**Exercise directions:**
In the entries below, identify every line with the string "CHILCAYMARCA" and copy it.

**Data:**
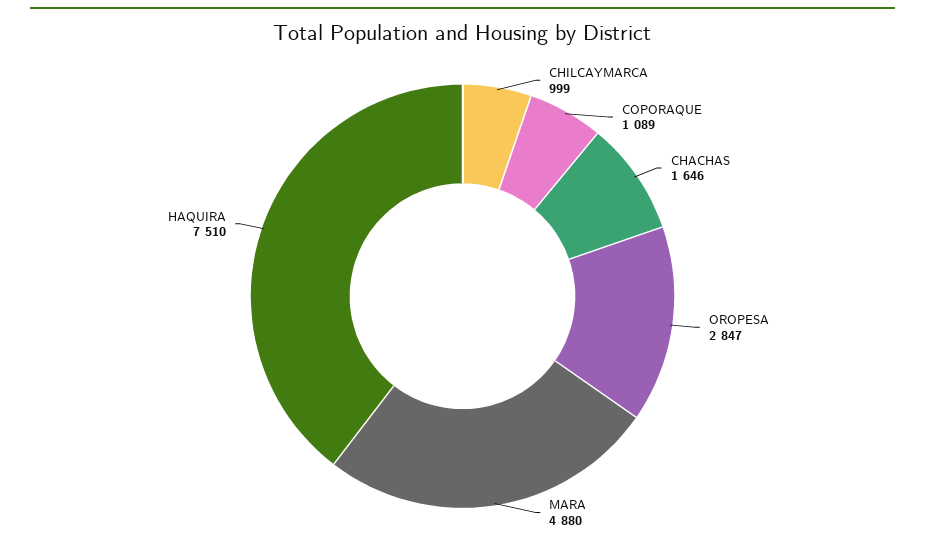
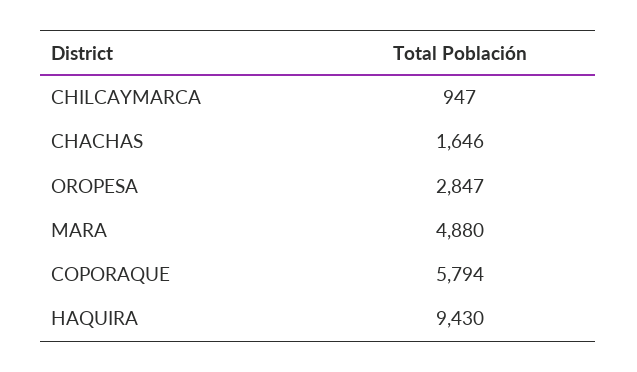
  {
-   "CHILCAYMARCA": 999,
+   "CHILCAYMARCA": 947,
-   "COPORAQUE": 1089,
+   "COPORAQUE": 5794,
    "CHACHAS": 1646,
    "OROPESA": 2847,
    "MARA": 4880,
-   "HAQUIRA": 7510
+   "HAQUIRA": 9430
  }

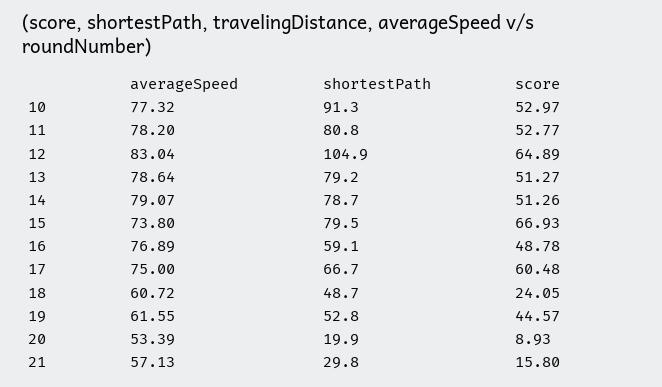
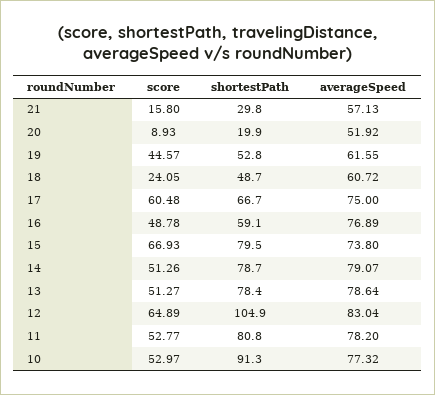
  {
    "averageSpeed": {
      "10": 77.32,
      "11": 78.2,
      "12": 83.04,
      "13": 78.64,
      "14": 79.07,
      "15": 73.8,
      "16": 76.89,
      "17": 75,
      "18": 60.72,
      "19": 61.55,
-     "20": 53.39,
+     "20": 51.92,
      "21": 57.13
    },
    "shortestPath": {
      "10": 91.3,
      "11": 80.8,
      "12": 104.9,
-     "13": 79.2,
+     "13": 78.4,
      "14": 78.7,
      "15": 79.5,
      "16": 59.1,
      "17": 66.7,
      "18": 48.7,
      "19": 52.8,
      "20": 19.9,
      "21": 29.8
    },
    "score": {
      "10": 52.97,
      "11": 52.77,
      "12": 64.89,
      "13": 51.27,
      "14": 51.26,
      "15": 66.93,
      "16": 48.78,
      "17": 60.48,
      "18": 24.05,
      "19": 44.57,
      "20": 8.93,
      "21": 15.8
    }
  }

**Answer box:**
-   "CHILCAYMARCA": 999,
+   "CHILCAYMARCA": 947,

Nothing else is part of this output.